One of the best white wines I’ve ever tasted was an off-dry Riesling from Germany. I don’t recall the producer’s name. I do remember that I paid $17 for it and I had it for dinner with my wife at a small local restaurant in Fairhaven, Massachusetts, several years ago.
But the main reason why I still remember that wine, besides it being so good, is the fact that it was a BYOB. We brought the wine with us because we knew the restaurant did not serve alcohol. The corkage fee was $0. We don’t go out much these days but I’ve thought about that dinner many times. If you want to learn more about BYOB, here is a quick read on its somewhat unofficial etiquette and some good reasons for bringing your own wine into a restaurant whenever possible.
I don’t understand why people don’t BYOB more often. I also don’t understand why restaurants don’t encourage it openly since they can cover any loss of revenue from wine sales with the corkage fee. Well... I didn't understand it until I decided to look into this.
I called a few restaurants around the area I live in and asked about their BYOB policy and what their corkage fee was. I tell you… I should have recorded some of these conversations. I got everything you can possibly imagine for an answer. <<Corkage? What’s that? Is it when you bring your own cake in?>> I’m not kidding you! My favorite Portuguese restaurant in the city of Fall River took the easiest approach for an answer... there was Fado playing in the background and then... “click”. Just hung up on me. The vast majority of those who knew what I was asking about said they don’t allow BYOB because <<we have our own wine list>>. Still most sounded uncertain about it and even uncomfortable answering.
I decided to take this a step further and called the Massachusetts Alcoholic Beverages Control Commission (ABCC) in Boston. According to the ABCC person I spoke with, BYOB is NOT PERMITTED in restaurants that have an alcohol license in the state of Massachusetts. Restaurants which do not have a license may or may not allow BYOB, that decision is made at a town/city level. He then went on and gave me a 5 minute lecture on how and why he discourages BYOB. I’ll save you the pain and spare you with the details. Later I found further confirmation on the ABCC’s website:
Next I called up a few towns in my area. Every town I called complies with the ABCC and does not allow BYOB in establishments that are licensed to sell alcoholic beverages. As for establishment which do not have a license, the answer varies (quotes are from each town licensing commission person I spoke with):
New Bedford – BYOB is legal BUT the restaurant is <<not allowed to charge corkage>>.

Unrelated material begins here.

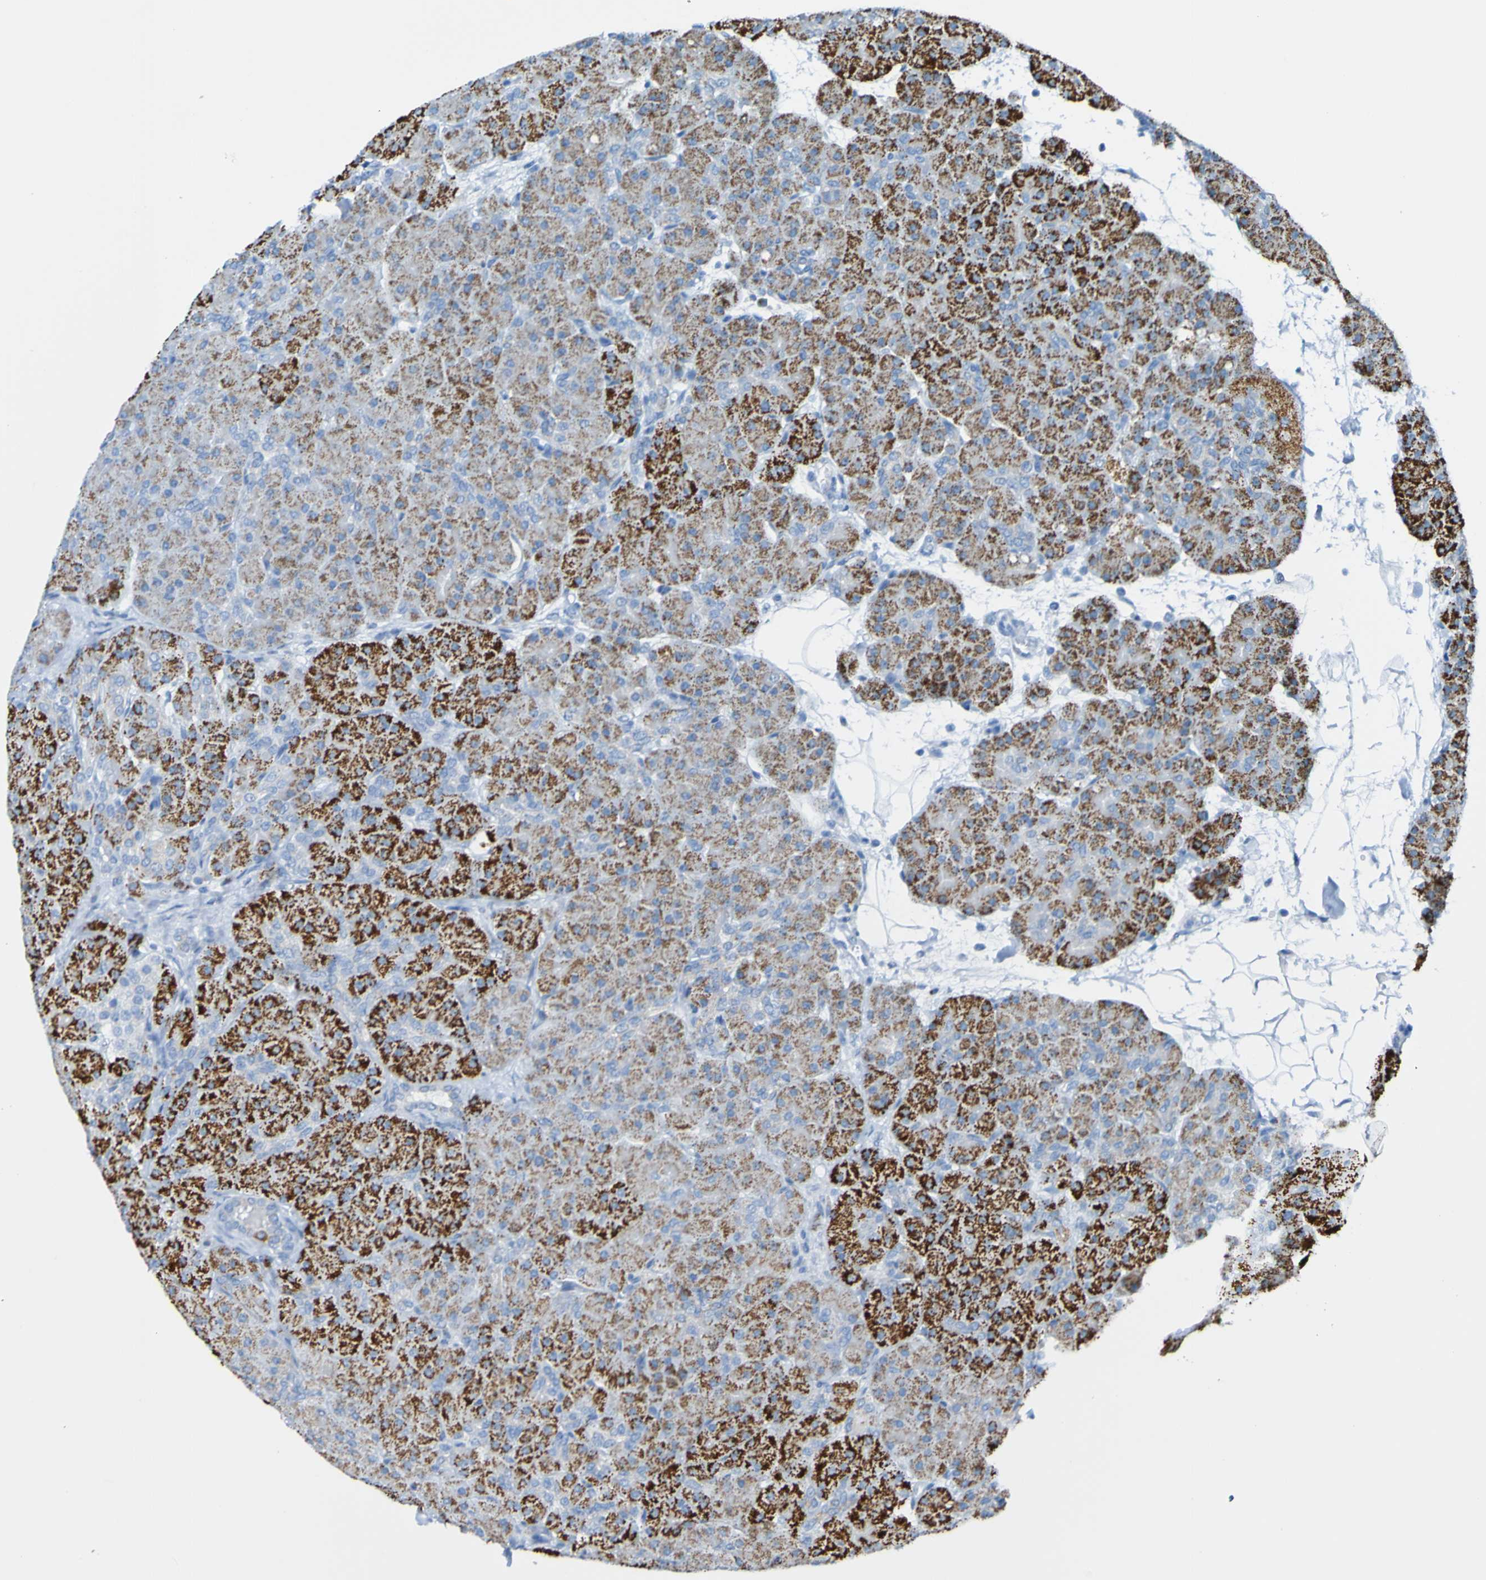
{"staining": {"intensity": "strong", "quantity": ">75%", "location": "cytoplasmic/membranous"}, "tissue": "pancreas", "cell_type": "Exocrine glandular cells", "image_type": "normal", "snomed": [{"axis": "morphology", "description": "Normal tissue, NOS"}, {"axis": "topography", "description": "Pancreas"}], "caption": "IHC histopathology image of normal pancreas stained for a protein (brown), which reveals high levels of strong cytoplasmic/membranous positivity in approximately >75% of exocrine glandular cells.", "gene": "ACMSD", "patient": {"sex": "male", "age": 66}}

Fairhaven – BYOB illegal. <<But it is the state’s responsibility to supervise>>.
Dartmouth – BYOB is legal. <<Not sure if charging corkage is legal>>.
Fall River – BYOB is legal. <<Let me check with the state ABCC regarding corkage fees>>.
And just for fun… Boston – BYOB outright illegal, license or no license. <<Restaurants that permit BYOB in the city of Boston are breaking the law>>.
Now, I know that Massachusetts is one of the most strict states when it comes to regulations of alcohol trade. A quick check with New York reveals that BYOB is allowed by the NY’s ABCC but only if the restaurant has an alcohol sales license – the complete opposite of Massachusetts! Another quick call to Chicago and I found that the state of Illinois leaves it completely up to each town/city... how many towns/cities are there in Illinois?.. you get my point.
Three states, three different approaches. Confusing? I’m beginning to think that the Portuguese restaurant was right just hanging up on me.
So what did I learn from spending about an hour of my lifetime on this little project?
THAT THE LAWS AND REGULATIONS CONCERNING B.Y.O.B. ARE ALMOST AS COMPLEX AND ARCHAIC AS THE LAWS REGARDING THE TRADE OF ALCOHOL WITHIN THE 3-TIER SYSTEM.
There could be thousands of restaurants in America who allow BYOB and are breaking the law while doing so. Can you tell how excited I am about this? There is an opportunity here… Who wants to be the Tom Wark of BYOB? Inertia people… any of you reading this? How about a BYOB compliance tool? A web-based tool that provides both BYOB compliance information services to food establishments along with listings of restaurants that permit it with corresponding corkage fees if applicable? I’m serious. If you think that it is better to leave this alone (don’t ask, don’t tell) then you are a fool. It is just a matter of time before BYOB becomes more prevalent and restaurants will begin their own a la wine.com sting operation and rat on their competitors who are illegally allowing BYOB.
Next time your are BYOB'ing watch your back... the ABCC may be coming for you.
I usually don’t ask for feedback to my posts. I know that most of you who read my blog are web-shy but this time I'm really intersted in getting some comments. Do you BYOB? How’s BYOB in your town/city?